# WHAT THE TASK REQUIRES
Reproduce each of the rows below character for character, without any changes.

• • • • •

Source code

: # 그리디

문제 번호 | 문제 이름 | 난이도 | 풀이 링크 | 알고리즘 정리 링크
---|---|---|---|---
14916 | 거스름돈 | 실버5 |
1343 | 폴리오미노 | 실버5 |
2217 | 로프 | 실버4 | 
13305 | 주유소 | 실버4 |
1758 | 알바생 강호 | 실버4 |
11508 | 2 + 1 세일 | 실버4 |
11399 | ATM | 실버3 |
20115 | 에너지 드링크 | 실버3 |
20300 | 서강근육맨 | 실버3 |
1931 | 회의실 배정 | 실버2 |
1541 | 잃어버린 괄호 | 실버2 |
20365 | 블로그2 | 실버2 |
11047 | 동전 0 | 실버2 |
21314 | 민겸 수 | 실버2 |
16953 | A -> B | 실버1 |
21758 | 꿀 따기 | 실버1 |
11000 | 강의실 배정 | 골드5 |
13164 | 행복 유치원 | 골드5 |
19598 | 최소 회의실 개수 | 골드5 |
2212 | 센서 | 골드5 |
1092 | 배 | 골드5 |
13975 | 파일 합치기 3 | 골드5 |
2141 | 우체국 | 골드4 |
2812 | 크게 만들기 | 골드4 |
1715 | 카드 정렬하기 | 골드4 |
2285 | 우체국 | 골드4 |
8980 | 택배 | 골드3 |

• • • • •

# REPLY
Source code

: # 그리디

문제 번호 | 문제 이름 | 난이도 | 풀이 링크 | 알고리즘 정리 링크
---|---|---|---|---
14916 | 거스름돈 | 실버5 |
1343 | 폴리오미노 | 실버5 |
2217 | 로프 | 실버4 | 
13305 | 주유소 | 실버4 |
1758 | 알바생 강호 | 실버4 |
11508 | 2 + 1 세일 | 실버4 |
11399 | ATM | 실버3 |
20115 | 에너지 드링크 | 실버3 |
20300 | 서강근육맨 | 실버3 |
1931 | 회의실 배정 | 실버2 |
1541 | 잃어버린 괄호 | 실버2 |
20365 | 블로그2 | 실버2 |
11047 | 동전 0 | 실버2 |
21314 | 민겸 수 | 실버2 |
16953 | A -> B | 실버1 |
21758 | 꿀 따기 | 실버1 |
11000 | 강의실 배정 | 골드5 |
13164 | 행복 유치원 | 골드5 |
19598 | 최소 회의실 개수 | 골드5 |
2212 | 센서 | 골드5 |
1092 | 배 | 골드5 |
13975 | 파일 합치기 3 | 골드5 |
2141 | 우체국 | 골드4 |
2812 | 크게 만들기 | 골드4 |
1715 | 카드 정렬하기 | 골드4 |
2285 | 우체국 | 골드4 |
8980 | 택배 | 골드3 |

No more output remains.